Your pattern to publish an event to indicate a certain state is very common. A subscriber can decide to store that for its UI to show. In your case very specific to your query requirement “orders that have not yet shipped”. Another component could in isolation become fully responsible in tracking and communication/visualizing this.
Another common pattern is to have a Handler on the same message that stores data in a view model.
For example:
class MySaga : Saga<MyState>, IHandleMessages<MyMessage>
{
public async Task Handle(MyMessage message, IMessageHandlerContext context)
{
// Only store 2 properties required for this policy
}
}
class MyHandlerThatUpdatesAViewModel, IHandleMessages<MyMessage>
{
public async Task Handle(MyMessage message, IMessageHandlerContext context)
{
// Store all data for viewing purposes
}
}
That separates the concerns as well. You could even have multiple different view models that store different things or for different reasons (for example, full-text search).

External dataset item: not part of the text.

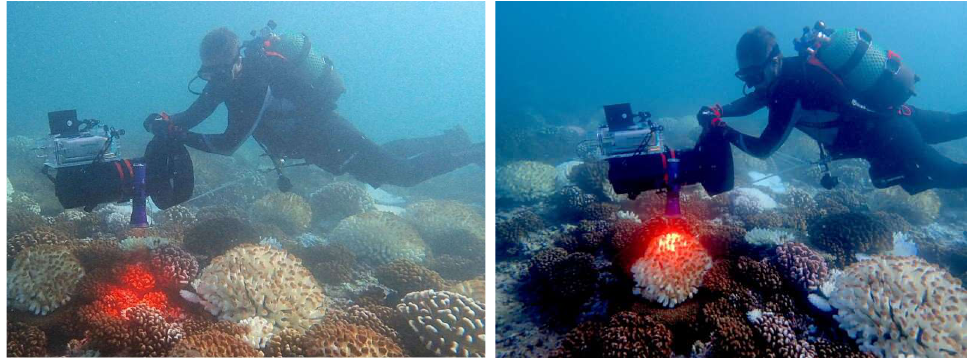
Figure A2. Benthic spectral data field measurements.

Your second query “Get order” is a very different query similarly as querying for an order its shipping status.
Keep in mind that often sagas are only orchestrators that make decisions based on a subset of data from their stored and incoming state.
You could have another component that blindly adds everything into a single viewmodel that stores everything in a single table (like the secondary handler example) wilth lots of nullable columns and be eventually consistent with the processes that each have ownership on their snippets of data required for their.
Last is very common often state can be assumed based on the fact that certain data doesn’t exist yet. For example, order isn’t known to be shipped because shipping info regarding the parcel could not be queried. Very often this is only a user-interface concern. If this is important for some business process often you want to track that based on business event that is defined in the process.